Text：“Saint Bernadette Soubirous”

In this case, the target variable will become 5, because that’s the index of the bolded sentence. We will have 10 features each corresponding to one sentence in the paragraph. The missing values for column_cos_7, column_cos_8, and column_cos_9 are filled with 1 because these sentences do not exists in the paragraph(在这个案例中，标签值为5。我们有10个特征值对应于段落里的每一个句子。缺失值column_cos_7, column_cos_8 和 column_cos_9将会被1填充，因为这些句子不存在于这个段落里。)

Dependency Parsing(依存句法分析)

Another feature that I have used for this problem is the “Dependency Parse Tree”. This is marginally improving the accuracy of the model by 5%. Here, I have used Spacy tree parsing as it is has a rich API for navigating through the tree.(另一个我用的新特征是依存句法分析树。这能提升模型准确度5%。这里，我使用Spacy的树分析，因为它对于树导向有丰富的API。)

Relations among the words are illustrated above the sentence with directed, labeled arcs from heads to dependents. We call this a Typed Dependency structure because the labels are drawn from a fixed inventory of grammatical relations. It also includes a root node that explicitly marks the root of the tree, the head of the entire structure. (字词之间的关系在句子中用指向的、标记的弧从头到从属关系来说明。
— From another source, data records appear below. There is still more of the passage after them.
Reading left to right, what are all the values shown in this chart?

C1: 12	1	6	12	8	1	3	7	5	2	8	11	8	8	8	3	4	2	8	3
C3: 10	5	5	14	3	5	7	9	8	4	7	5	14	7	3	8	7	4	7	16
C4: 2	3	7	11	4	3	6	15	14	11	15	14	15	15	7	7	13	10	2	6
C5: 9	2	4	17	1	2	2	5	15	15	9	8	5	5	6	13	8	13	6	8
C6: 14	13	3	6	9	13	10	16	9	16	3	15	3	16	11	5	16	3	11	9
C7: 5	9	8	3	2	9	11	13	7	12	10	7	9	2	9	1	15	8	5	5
我们称这是一种类型化的依赖结构，因为标签是从固定的语法关系清单中提取出来的。它还包括根节点，该根节点显式地标记树的根、整个结构的头部。)

The idea is to match the root of the question which is “appear” in this case to all the roots/sub-roots of the sentence. Since there are multiple verbs in a sentence, we can get multiple roots. If the root of the question is contained in the roots of the sentence, then there are higher chances that the question is answered by that sentence. Considering that in mind, I have created one feature for each sentence whose value is either 1 or 0. Here, 1 represents that the root of question is contained in the sentence roots and 0 otherwise. (思路是匹配问题的根和出现在句子中的所有根与子根。因为一个句子中含有大量的单词，所以一个句子有大量的根。如果问题的根包含在句子的根中，那极有可能问题的答案在该句子中。考虑到这点，我为每一个句子创建了一个特征，值为1或0。这里，1代表问题的根包含在句子中，否则为0。)

we have 20 features in total combining cosine distance and root match for 10 sentences in a paragraph. The target variable ranges from 0 to 9. (我们有20个特征结合段落中10个句子的余弦相似度和根匹配。标签值为从0到9。)